154 S.W.2d 665 | Tex. App. | 1941
L. E. Burton and wife purchased a house and lot for $3,250. The deed showed both Burton and his wife as grantees. At the inception of the Burton’s title, Mr. Burton paid $1,000 out of his separate funds as a part of the purchase price. The balance of the purchase price ($2,250) was evidenced by a vendor’s lien note payable in 75 monthly installments, $30 principal and the accrued interest being due monthly. The note was signed by both Burton and his wife. L. E. Burton later paid $700 out of his separate estate on the note and the balance was paid out of the community estate.
After Mrs. Burton’s death, Otis A. Woodrome, the only child of Mrs. Burton, filed this suit in trespass to try title to said property against his stepfather, L. E. Burton. Woodrome was joined as plaintiff by Jim T. Douglas, to whom Wood-rome had assigned a one-fourth interest in his share in said property.

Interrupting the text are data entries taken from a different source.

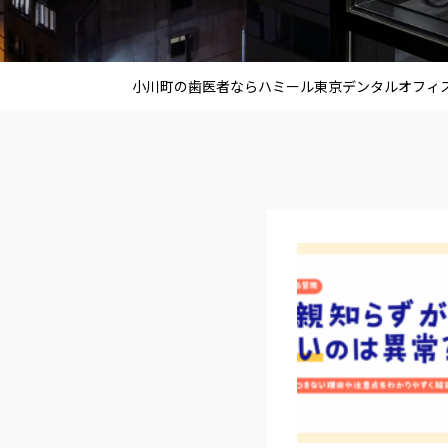
小川町の歯医者ならハミール東京デンタルオフィ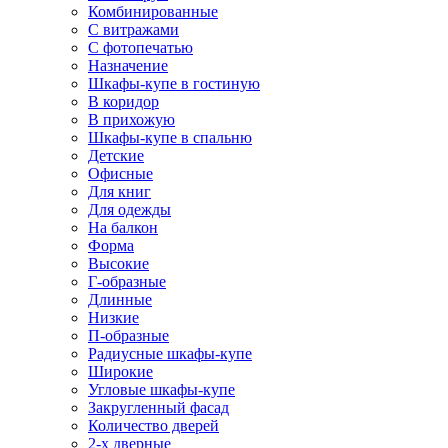
Комбинированные
С витражами
С фотопечатью
Назначение
Шкафы-купе в гостиную
В коридор
В прихожую
Шкафы-купе в спальню
Детские
Офисные
Для книг
Для одежды
На балкон
Форма
Высокие
Г-образные
Длинные
Низкие
П-образные
Радиусные шкафы-купе
Широкие
Угловые шкафы-купе
Закругленный фасад
Количество дверей
2-х дверные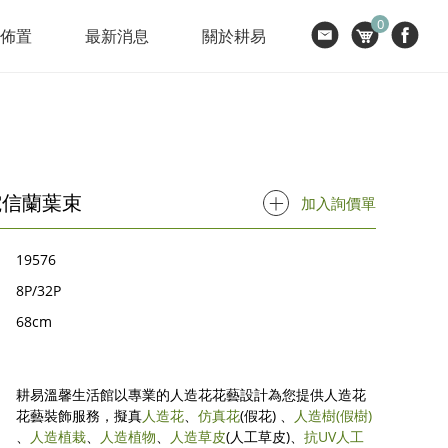
0
節佈置
最新消息
關於耕易
電信蘭葉束
加入詢價單
19576
8P/32P
68cm
耕易溫馨生活館以專業的人造花花藝設計為您提供人造花
花藝裝飾服務，擬真
人造花
、
仿真花
(假花) 、
人造樹
(假樹)
、
人造植栽
、
人造植物
、
人造草皮
(人工草皮)、
抗UV人工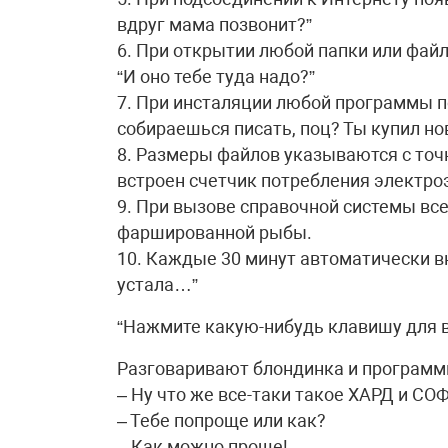
вдруг мама позвонит?”
6. При открытии любой папки или фа
“И оно тебе туда надо?”
7. При инсталяции любой программы п
собираешься писать, поц? Ты купил н
8. Размеры файлов указываются с точн
встроен счетчик потребления электро
9. При вызове справочной системы вс
фаршированной рыбы.
10. Каждые 30 минут автоматически вк
устала…”
“Нажмите какую-нибудь клавишу для 
Разговаривают блондинка и программ
– Ну что же все-таки такое ХАРД и СО
– Тебе попроще или как?
– Как можно проще!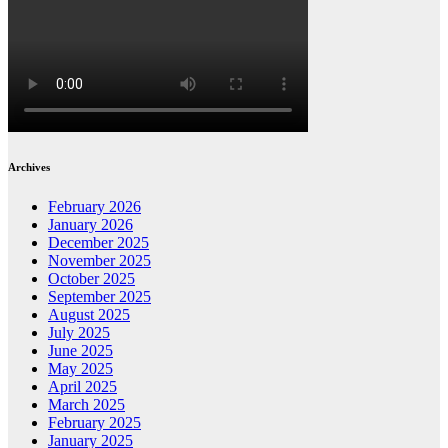
Archives
February 2026
January 2026
December 2025
November 2025
October 2025
September 2025
August 2025
July 2025
June 2025
May 2025
April 2025
March 2025
February 2025
January 2025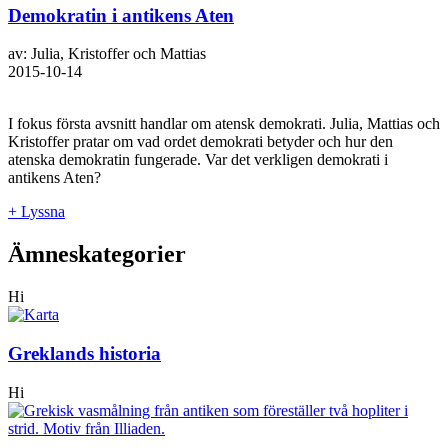
Demokratin i antikens Aten
av: Julia, Kristoffer och Mattias
2015-10-14
I fokus första avsnitt handlar om atensk demokrati. Julia, Mattias och
Kristoffer pratar om vad ordet demokrati betyder och hur den
atenska demokratin fungerade. Var det verkligen demokrati i
antikens Aten?
+ Lyssna
Ämneskategorier
Hi
Greklands historia
Hi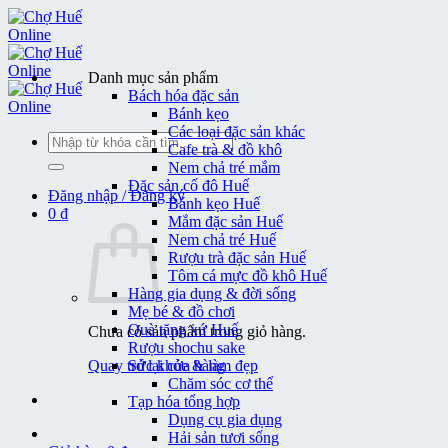
Bỏ
qua
nội
dung
Danh mục sản phẩm
Bách hóa đặc sản
Bánh kẹo
Các loại đặc sản khác
Tìm
Cafe trà & đồ khô
kiếm:
Nem chả tré mắm
Đặc sản cố đô Huế
Đăng nhập / Đăng ký
Bánh kẹo Huế
0
₫
Mắm đặc sản Huế
Nem chả tré Huế
Rượu trà đặc sản Huế
Tôm cá mực đồ khô Huế
Hàng gia dụng & đời sống
Mẹ bé & đồ chơi
Quà tặng xứ Huế
Chưa có sản phẩm trong giỏ hàng.
Rượu shochu sake
Quay trở lại cửa hàng
Sức khỏe & làm đẹp
Chăm sóc cơ thể
Tạp hóa tổng hợp
Dụng cụ gia dụng
Hải sản tươi sống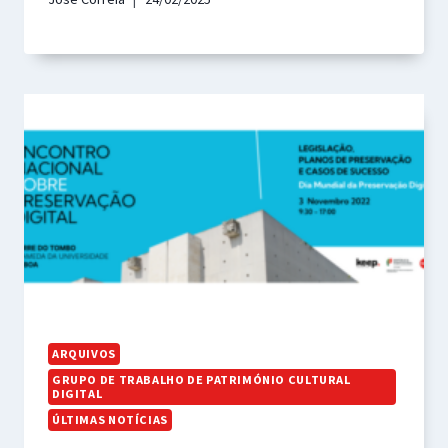
ARQUIVOS
GRUPO DE TRABALHO DE PATRIMÓNIO CULTURAL
DIGITAL
ÚLTIMAS NOTÍCIAS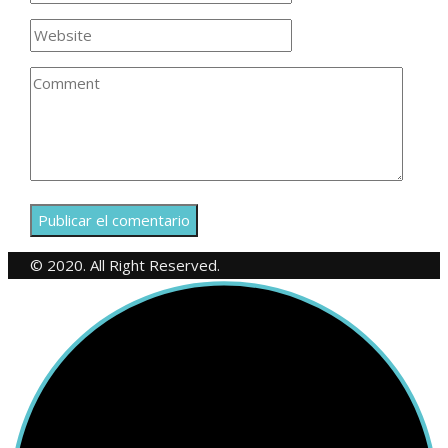
© 2020. All Right Reserved.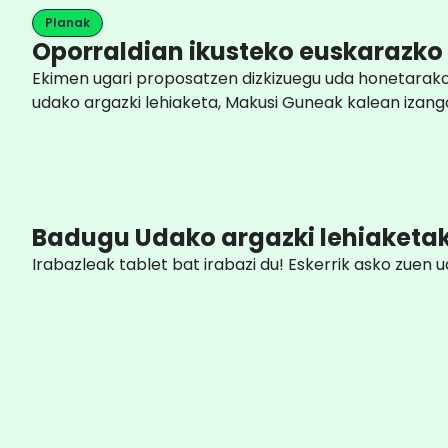
Planak
Oporraldian ikusteko euskarazko
Ekimen ugari proposatzen dizkizuegu uda honetarako 
udako argazki lehiaketa, Makusi Guneak kalean izang
Badugu Udako argazki lehiaketak
Irabazleak tablet bat irabazi du! Eskerrik asko zuen 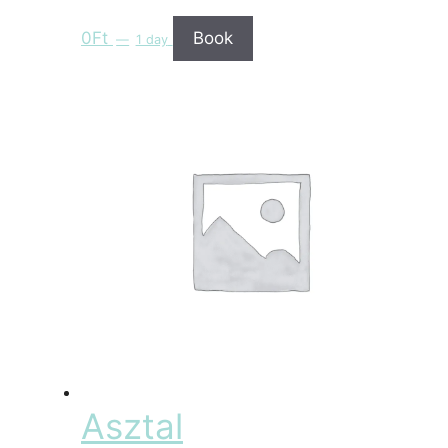
0
Ft
Book
1 day
Asztal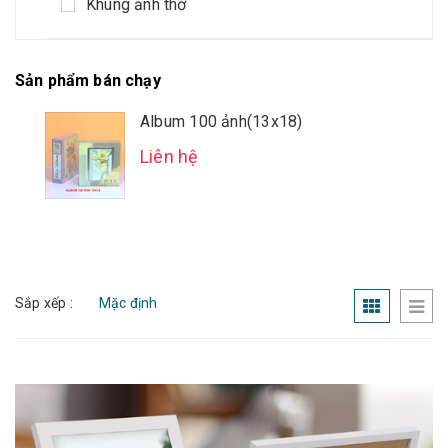
Khung ảnh thờ
Sản phẩm bán chạy
Album 100 ảnh(13x18)
Liên hệ
Sắp xếp :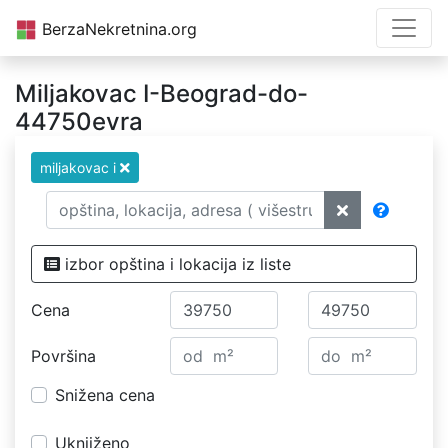
BerzaNekretnina.org
Miljakovac I-Beograd-do-
44750evra
miljakovac i
izbor opština i lokacija iz liste
Cena
Površina
Snižena cena
Uknjiženo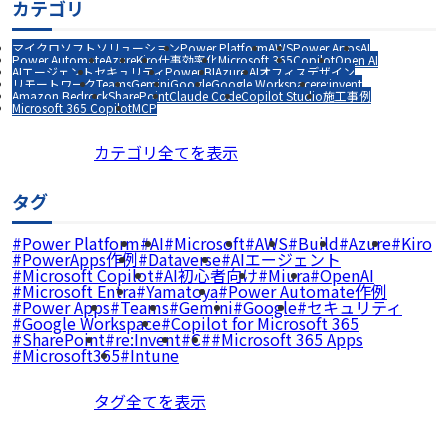
カテゴリ
マイクロソフトソリューション
Power Platform
AWS
Power Apps
AI
Power Automate
Azure
Kiro
仕事効率化
Microsoft 365
Copilot
Open AI
AIエージェント
セキュリティ
Power BI
Azure AI
オフィスデザイン
リモートワーク
Teams
Gemini
Google
Google Workspace
re:invent
Amazon Bedrock
SharePoint
Claude Code
Copilot Studio
施工事例
Microsoft 365 Copilot
MCP
カテゴリ全てを表示
タグ
Power Platform
AI
Microsoft
AWS
Build
Azure
Kiro
PowerApps作例
Dataverse
AIエージェント
Microsoft Copilot
AI初心者向け
Miura
OpenAI
Microsoft Entra
Yamatoya
Power Automate作例
Power Apps
Teams
Gemini
Google
セキュリティ
Google Workspace
Copilot for Microsoft 365
SharePoint
re:Invent
C#
Microsoft 365 Apps
Microsoft365
Intune
タグ全てを表示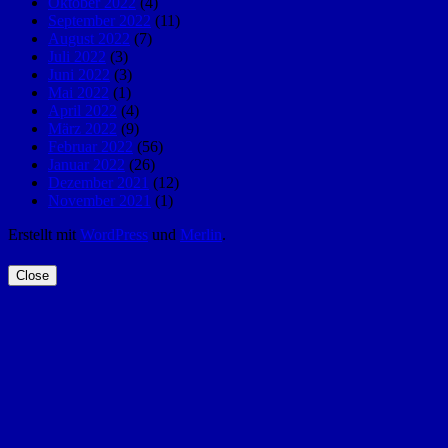
Oktober 2022
(4)
September 2022
(11)
August 2022
(7)
Juli 2022
(3)
Juni 2022
(3)
Mai 2022
(1)
April 2022
(4)
März 2022
(9)
Februar 2022
(56)
Januar 2022
(26)
Dezember 2021
(12)
November 2021
(1)
Erstellt mit
WordPress
und
Merlin
.
Close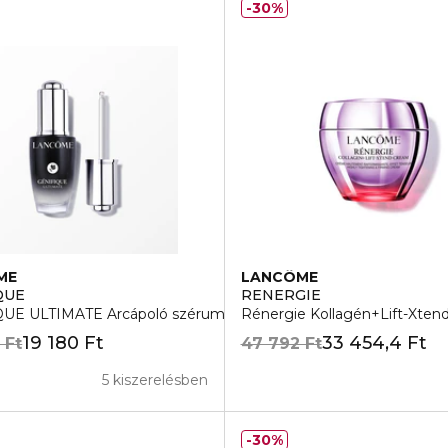
30%
ME
LANCÔME
QUE
RENERGIE
UE ULTIMATE Arcápoló szérum
Rénergie Kollagén+Lift-Xten
19 180 Ft
33 454,4 Ft
 Ft
47 792 Ft
5 kiszerelésben
30%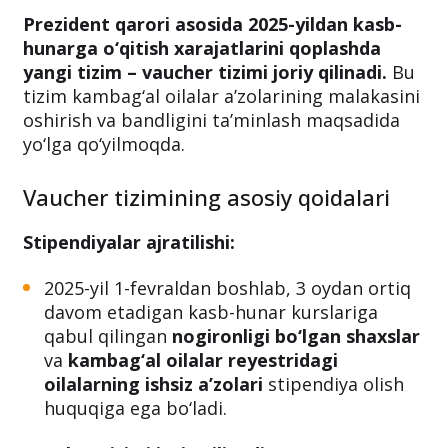
Prezident qarori asosida 2025-yildan kasb-
hunarga o‘qitish xarajatlarini qoplashda
yangi tizim – vaucher tizimi joriy qilinadi.
Bu
tizim kambag‘al oilalar a’zolarining malakasini
oshirish va bandligini ta’minlash maqsadida
yo‘lga qo‘yilmoqda.
Vaucher tizimining asosiy qoidalari
Stipendiyalar ajratilishi:
2025-yil 1-fevraldan boshlab, 3 oydan ortiq
davom etadigan kasb-hunar kurslariga
qabul qilingan
nogironligi bo‘lgan shaxslar
va
kambag‘al oilalar reyestridagi
oilalarning ishsiz a’zolari
stipendiya olish
huquqiga ega bo‘ladi.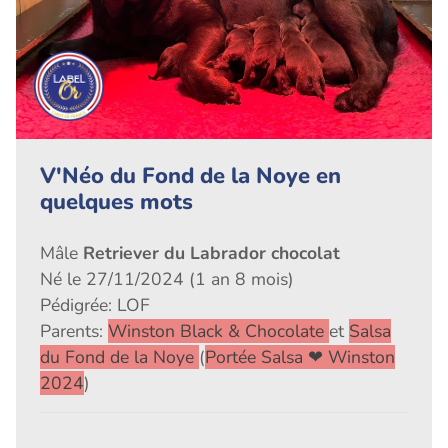
V'Néo du Fond de la Noye en
quelques mots
Mâle
Retriever du Labrador chocolat
Né le 27/11/2024 (1 an 8 mois)
Pédigrée: LOF
Parents:
Winston Black & Chocolate
et
Salsa
du Fond de la Noye
(
Portée Salsa ❤ Winston
2024
)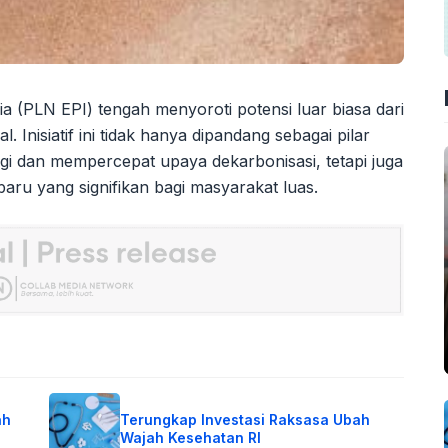
 (PLN EPI) tengah menyoroti potensi luar biasa dari
Inisiatif ini tidak hanya dipandang sebagai pilar
i dan mempercepat upaya dekarbonisasi, tetapi juga
ru yang signifikan bagi masyarakat luas.
ah
Terungkap Investasi Raksasa Ubah
Wajah Kesehatan RI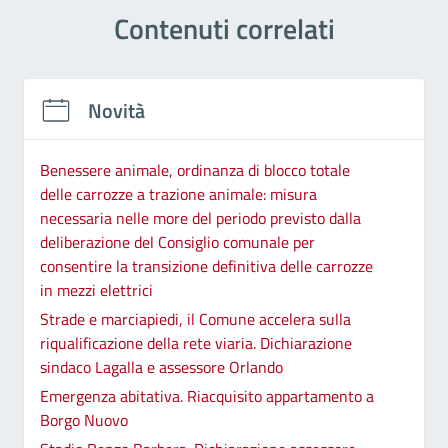
Contenuti correlati
Novità
Benessere animale, ordinanza di blocco totale
delle carrozze a trazione animale: misura
necessaria nelle more del periodo previsto dalla
deliberazione del Consiglio comunale per
consentire la transizione definitiva delle carrozze
in mezzi elettrici
Strade e marciapiedi, il Comune accelera sulla
riqualificazione della rete viaria. Dichiarazione
sindaco Lagalla e assessore Orlando
Emergenza abitativa. Riacquisito appartamento a
Borgo Nuovo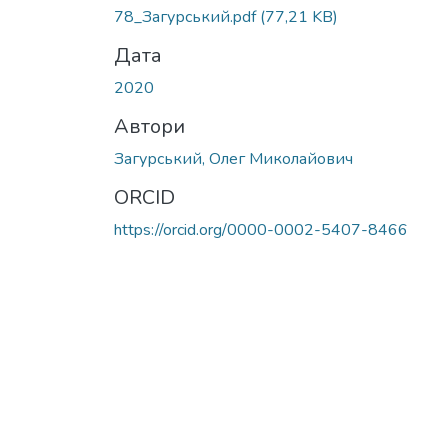
78_Загурський.pdf
(77,21 KB)
Дата
2020
Автори
Загурський, Олег Миколайович
ORCID
https://orcid.org/0000-0002-5407-8466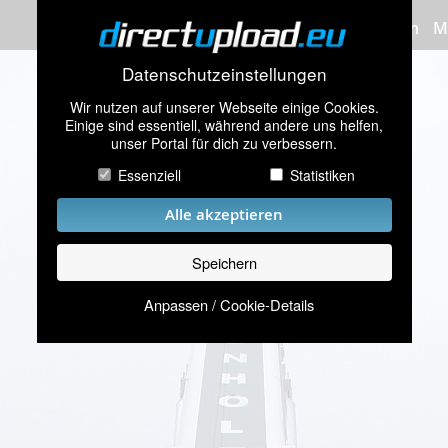
Bilder hochladen
M
Datenschutzeinstellungen
Wir nutzen auf unserer Webseite einige Cookies.
Einige sind essentiell, während andere uns helfen,
unser Portal für dich zu verbessern.
Essenziell
Statistiken
Alle akzeptieren
Speichern
Anpassen / Cookie-Details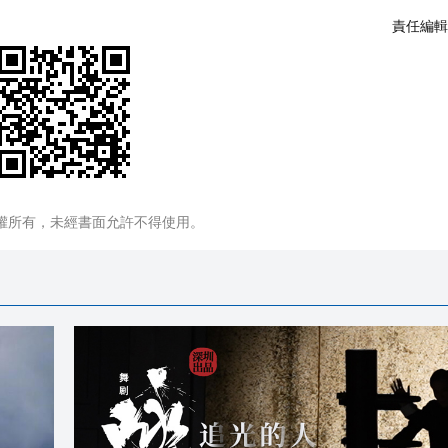
責任編輯
權所有，未經書面允許不得使用。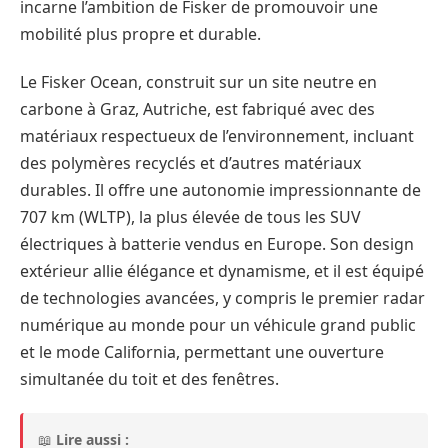
incarne l’ambition de Fisker de promouvoir une
mobilité plus propre et durable.
Le Fisker Ocean, construit sur un site neutre en
carbone à Graz, Autriche, est fabriqué avec des
matériaux respectueux de l’environnement, incluant
des polymères recyclés et d’autres matériaux
durables. Il offre une autonomie impressionnante de
707 km (WLTP), la plus élevée de tous les SUV
électriques à batterie vendus en Europe. Son design
extérieur allie élégance et dynamisme, et il est équipé
de technologies avancées, y compris le premier radar
numérique au monde pour un véhicule grand public
et le mode California, permettant une ouverture
simultanée du toit et des fenêtres.
📖
Lire aussi :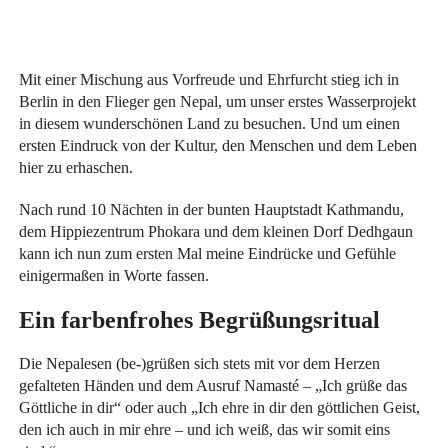
Mit einer Mischung aus Vorfreude und Ehrfurcht stieg ich in
Berlin in den Flieger gen Nepal, um unser erstes Wasserprojekt
in diesem wunderschönen Land zu besuchen. Und um einen
ersten Eindruck von der Kultur, den Menschen und dem Leben
hier zu erhaschen.
Nach rund 10 Nächten in der bunten Hauptstadt Kathmandu,
dem Hippiezentrum Phokara und dem kleinen Dorf Dedhgaun
kann ich nun zum ersten Mal meine Eindrücke und Gefühle
einigermaßen in Worte fassen.
Ein farbenfrohes Begrüßungsritual
Die Nepalesen (be-)grüßen sich stets mit vor dem Herzen
gefalteten Händen und dem Ausruf Namasté – „Ich grüße das
Göttliche in dir“ oder auch „Ich ehre in dir den göttlichen Geist,
den ich auch in mir ehre – und ich weiß, das wir somit eins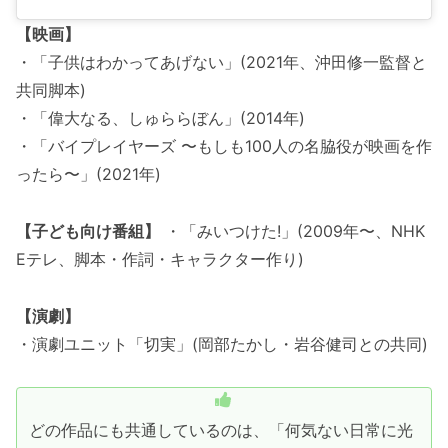
【映画】
・「子供はわかってあげない」(2021年、沖田修一監督と
共同脚本)
・「偉大なる、しゅららぼん」(2014年)
・「バイプレイヤーズ 〜もしも100人の名脇役が映画を作
ったら〜」(2021年)
【子ども向け番組】
・「みいつけた!」(2009年〜、NHK
Eテレ、脚本・作詞・キャラクター作り)
【演劇】
・演劇ユニット「切実」(岡部たかし・岩谷健司との共同)
どの作品にも共通しているのは、「何気ない日常に光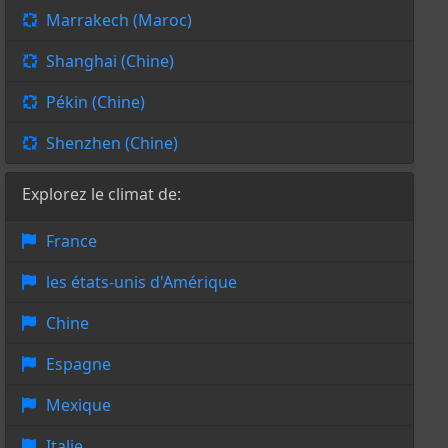
Marrakech (Maroc)
Shanghai (Chine)
Pékin (Chine)
Shenzhen (Chine)
Explorez le climat de:
France
les états-unis d'Amérique
Chine
Espagne
Mexique
Italie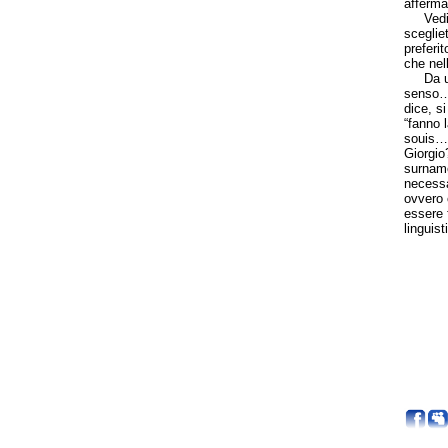
afferma
Vediamo
sceglie
preferi
che nell
Da un p
senso…,
dice, si
“fanno 
souis…”
Giorgio
surname 
necessa
ovvero 
essere 
linguis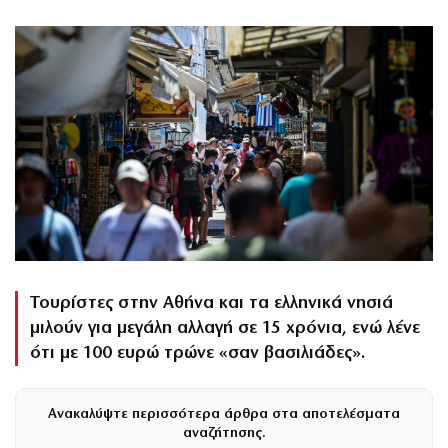
Τουρίστες στην Αθήνα και τα ελληνικά νησιά
μιλούν για μεγάλη αλλαγή σε 15 χρόνια, ενώ λένε
ότι με 100 ευρώ τρώνε «σαν βασιλιάδες».
Ανακαλύψτε περισσότερα άρθρα στα αποτελέσματα
αναζήτησης.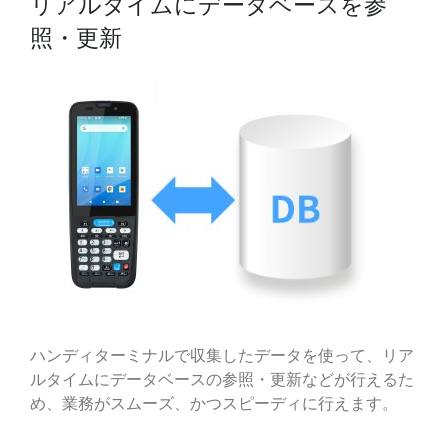
リアルタイムにデータベースを参
照・更新
ハンディターミナルで収集したデータを使って、リア
ルタイムにデータベースの参照・更新などが行えるた
め、業務がスムーズ、かつスピーディに行えます。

Upon a trial to the court, the court held and rendered judgment, in effect, as follows: That Burton was the owner of an undivided one-half interest in the lot, and, in addition, was entitled to a lien in his favor in the sum of $1,700 against the one-half interest in the lot awarded to plaintiffs; and, further, that defendant was entitled to occupy the lot as his homestead until it was abandoned, or defendant died. From this judgment Woodrome has appealed.
We are of the opinion the court erred in holding that the entire property belonged to the community estate of Burton and his wife, and that Burton now owns a one-half interest therein and, in addition, is entitled to a lien to secure the payment of $1,700 out of the one-half interest awarded to plaintiffs.
The status of the property as community or separate was fixed by the facts that existed at the inception of title in the Burtons. 1000/3250th interest in the property belonged to L. E. Burton’s separate estate. The purchase price being $3,250, Burton, by paying $1,000 out of his separate estate on the purchase price at the inception of the title, acquired, as his separate property, 1000/3250th interest in the property, and the balance of the purchase price ($2,250), being a community obligation, the community estate of Burton and his wife acquired a 2250/3250th interest therein. The status of said property as community or separate was not affected by the fact that thereafter Burton paid $700 on the note out of his separate estate. Burton thereby became entitled only to a charge upon the entire community estate to secure the repayment of the $700. This charge was not properly a charge against the one-half of the community estate acquired by inheritance by the plaintiff Woodrome, but constituted a charge against the entire community estate. Gleich v. Bongio, 128 Tex. 606, 99 S.W.2d 881, 883; John Hancock Mut. Life Ins. Co. v. Bennett, 133 Tex. 450, 128 S.W.2d 791; Art. 2578, R.S.1925. No contention is presented that the court erred in finding that the property is the homestead of the defendant Burton and not subject to partition during his lifetime, unless abandoned.
The judgment is reformed so as to award title to an undivided 1000/3250th interest in Burton, as his separate property, and the remaining 2250/3250th interest is awarded one-half to plaintiffs and one-half to Burton, with a charge against said entire latter interest in the sum of $700 in favor of the defendant Burton. As so reformed, the judgment is affirmed.